Bahçeli’nin bu sözlerinin hemen ardından, Erzurum’da İstanbul Belediye Başkanı Ekrem İmamoğlu ve onu izleyen vatandaşlara taşlı saldırı gerçekleştirilmesi doğal olarak “tesadüf değil” şeklinde yorumlandı. Tesadüf mü değil mi bilemeyiz elbette ama siyasetçilerin ağızlarından çıkan sözlerin sonuçlarını hesaplayabiliyor olmasını bekleriz.

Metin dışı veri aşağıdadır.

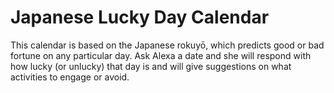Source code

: # Japanese Lucky Day Calendar

This calendar is based on the Japanese rokuyō, which predicts good or bad fortune on any particular day. Ask Alexa a date and she will respond with how lucky (or unlucky) that day is and will give suggestions on what activities to engage or avoid.
 























   
   
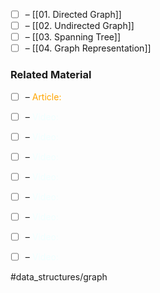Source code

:- [ ] – [[01. Directed Graph]]
- [ ] – [[02. Undirected Graph]]
- [ ] – [[03. Spanning Tree]]
- [ ] – [[04. Graph Representation]]

### Related Material

- [ ] – <font color="orange"> Article: </font>

- [ ] – <font color="azure"> Video: </font>
- [ ] – <font color="azure"> Video: </font>
- [ ] – <font color="azure"> Video: </font>
- [ ] – <font color="azure"> Video: </font>
- [ ] – <font color="azure"> Video: </font>
- [ ] – <font color="azure"> Video: </font>
- [ ] – <font color="azure"> Video: </font>
- [ ] – <font color="azure"> Video: </font>

#data_structures/graph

İmamoğlu’nun bugün gerçekleştireceği Konya mitinginin öncesinde de, sosyal medyada provokasyon dolu bazı paylaşımlar yapıldı. Konya Genç Kızılay Başkan Yardımcısı Abdullah Halit Üzülmez, şeytan taşlama sırasında çekilmiş bir fotoğrafı “Memlekette Hac dönemi erken başlamış” notuyla paylaştı. Kızılay Selçuklu Yönetim Kurulu üyesi Ahmet Dağlı ise İmamoğlu'nun bugün yapacağı Konya mitingi için "Şeytan taşlamak isteyen yarın Anıt Meydanı'na gidebilir" ifadelerini kullandı.

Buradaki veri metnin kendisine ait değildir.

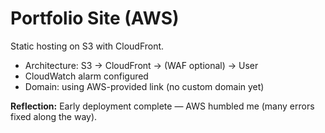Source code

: # Portfolio Site (AWS)

Static hosting on S3 with CloudFront.
- Architecture: S3 → CloudFront → (WAF optional) → User
- CloudWatch alarm configured
- Domain: using AWS-provided link (no custom domain yet)

**Reflection:** Early deployment complete — AWS humbled me (many errors fixed along the way).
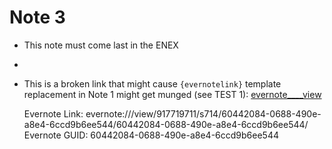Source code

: # Note 3



- This note must come last in the ENEX
- 
- This is a broken link that might cause `{evernotelink}` template replacement in Note 1 might get munged (see TEST 1): [evernote____view](evernote:///view)


  Evernote Link: evernote:///view/917719711/s714/60442084-0688-490e-a8e4-6ccd9b6ee544/60442084-0688-490e-a8e4-6ccd9b6ee544/
  Evernote GUID: 60442084-0688-490e-a8e4-6ccd9b6ee544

Depremin ardından ortaya çıkan skandallarla yıpranan; başkanı AK Parti’nin önde gelen birçok ismi tarafından da açıkça istifaya davet edilen Kızılay’ın yerel yöneticileri şimdi de şiddete davetle gündemde. Türkiye’nin en saygın kurumlarından birinin düşürüldüğü bu durum gerçekten insanın içini acıtıyor.

Bugün Konya’da İmamoğlu’nu dinlemeyi planlayan vatandaşlar, nasıl cesaret edecek o meydana gitmeye? Böyle bir paylaşım, söz gelimi Bahçeli’nin mitingi öncesinde yapılsa, bunları yazanlar şu anda tutuklanmıştı. Oysa Erzurum Valisi Okay Memiş, şu ana kadar bir gözaltı işlemine bile gerek görmedi. Vali Memiş, CHP kaynaklarına göre 12 vatandaşımızın yaralandığı böyle bir saldırının ardından yaptığı açıklamada “İhtiyaç olması halinde gözaltı yapılabilir” dedi. İhtiyaç duyulması için daha ne olması gerekiyor acaba?

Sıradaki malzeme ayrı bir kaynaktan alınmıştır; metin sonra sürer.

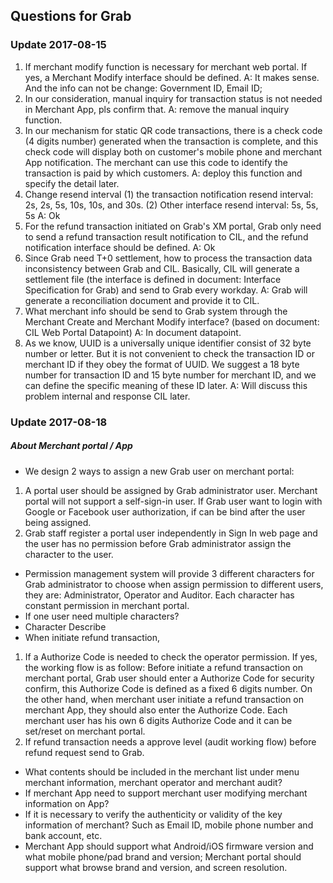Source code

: ## Questions for Grab
### Update 2017-08-15
1.	If merchant modify function is necessary for merchant web portal. If yes, a Merchant Modify interface should be defined.
A: It makes sense. And the info can not be change: Government ID, Email ID;
2.	In our consideration, manual inquiry for transaction status is not needed in Merchant App, pls confirm that.
A: remove the manual inquiry function.
3.	In our mechanism for static QR code transactions, there is a check code (4 digits number) generated when the transaction is complete, and this check code will display both on customer's mobile phone and merchant App notification. The merchant can use this code to identify the transaction is paid by which customers.
A: deploy this function and specify the detail later.
4.	Change resend interval (1) the transaction notification resend interval: 2s, 2s, 5s, 10s, 10s, and 30s. (2) Other interface resend interval: 5s, 5s, 5s
A: Ok
5.	For the refund transaction initiated on Grab's XM portal, Grab only need to send a refund transaction result notification to CIL, and the refund notification interface should be defined. 
A: Ok
6.	Since Grab need T+0 settlement, how to process the transaction data inconsistency between Grab and CIL. Basically, CIL will generate a settlement file (the interface is defined in document: Interface Specification for Grab) and send to Grab every workday.
A: Grab will generate a reconciliation document and provide it to CIL.
7.	What merchant info should be send to Grab system through the Merchant Create and Merchant Modify interface? (based on document: CIL Web Portal Datapoint)
A: In document datapoint.
8.	As we know, UUID is a universally unique identifier consist of 32 byte number or letter. But it is not convenient to check the transaction ID or merchant ID if they obey the format of UUID. We suggest a 18 byte number for transaction ID and 15 byte number for merchant ID, and we can define the specific meaning of these ID later.
A: Will discuss this problem internal and response CIL later.

### Update 2017-08-18
##### About Merchant portal / App
- We design 2 ways to assign a new Grab user on merchant portal: 
 1. A portal user should be assigned by Grab administrator user. Merchant portal will not support a self-sign-in user. If Grab user want to login with Google or Facebook user authorization, if can be bind after the user being assigned.
 2. Grab staff register a portal user independently in Sign In web page and the user has no permission before Grab administrator assign the character to the user.
- Permission management system will provide 3 different characters for Grab administrator to choose when assign permission to different users, they are: Administrator, Operator and Auditor. Each character has constant permission in merchant portal.
- If one user need multiple characters?
- Character Describe
- When initiate refund transaction, 
 1. If a Authorize Code is needed to check the operator permission. If yes, the working flow is as follow:
Before initiate a refund transaction on merchant portal, Grab user should enter a Authorize Code for security confirm, this Authorize Code is defined as a fixed 6 digits number. On the other hand, when merchant user initiate a refund transaction on merchant App, they should also enter the Authorize Code. Each merchant user has his own 6 digits Authorize Code and it can be set/reset on merchant portal.
 2. If refund transaction needs a approve level (audit working flow) before refund request send to Grab. 
- What contents should be included in the merchant list under menu merchant information, merchant operator and merchant audit?
- If merchant App need to support merchant user modifying merchant information on App?
- If it is necessary to verify the authenticity or validity of the key information of merchant? Such as Email ID, mobile phone number and bank account, etc.
- Merchant App should support what Android/iOS firmware version and what mobile phone/pad brand and version; Merchant portal should support what browse brand and version, and screen resolution.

Vali Memiş olayla ilgili olarak da “Bir şekilde galeyana gelmiş olan kitlenin sakinleştirilmesi” gerektiğini de söyledi. Kendisine koca koca taşlarla saldıran onca insanı sakinleştirme görevi de İmamoğlu’nunmuş. Biz bunu polisin işi diye biliyoruz ama demek ki yanlış biliyormuşuz.

Erzurum Belediye Başkanı Mehmet Sekmen ise daha düşündürücü bir açıklama yaptı. “İmamoğlu işini gücünü bırakmış Erzurum’a geliyor. Elazığ’daki deprem sonrası da Erzurum’a gelip kayak yapmıştı. Burası milliyetçi bir şehir. Burada izinsiz miting yapılamaz. İmamoğlu hakkında suç duyurusunda bulunacağım” diyor Sekmen.

Bu ülkede milyonlarca insanın oyu ile seçilmiş İstanbul Belediye Başkanı’nın gidebileceği ve gidemeyeceği kentler mi var? İmamoğlu şu ana kadar Türkiye’nin en doğusundan en batısına, en kuzeyinden en güneyine kadar bütün Anadolu kentlerine gitti neredeyse. Erzurum özerkliğini falan mı ilan etti de bizim haberimiz olmadı. Düşman ülkenin belediye başkanı mı bu ki taşlarla sopalarla kovalanıyor? Orada yaralanan vatandaşlar Erzurumlu değil mi? İstanbul’da İmamoğlu’na oy veren milyonlar içinde Erzurumlular da yok mu?

Üstelik İmamoğlu, Trabzonlu olduğu için kapı komşusu bu kente defalarca gitmiş. Erzurum’da birçok akrabası olduğunu söyledi. Neden şimdi Erzurum’a gidemiyor? Böyle bir mantık olabilir mi? Bu ülkede bir partinin mensupları şu ile gidemez, bu ile gidemez demek bölücülük değilse bölücülük nedir?

Biz bir seçim yapacağız, ülkeyi bölüşmeyeceğiz. Ekonomi, eğitim, sağlık, tarım, hayvancılık, alt yapı gibi alanlarda politikaların belirlenmesi ve yürütülmesi için millet adına siyasilere yetki vereceğiz. Millet iradesine kimse engel olamaz. Boşu boşuna ülkemizi yangın yerine çevirmeye gerek yok.

Bu seçimden de alnımızın akıyla çıkıp tüm dünyaya bu ülkede millet iradesinin üzerinde bir güç olmadığını göstereceğiz. Kim kazanırsa kazansın, her halükarda demokrasi kazanacak. Aksini düşünmek bu ülkeye ihanet etmektir.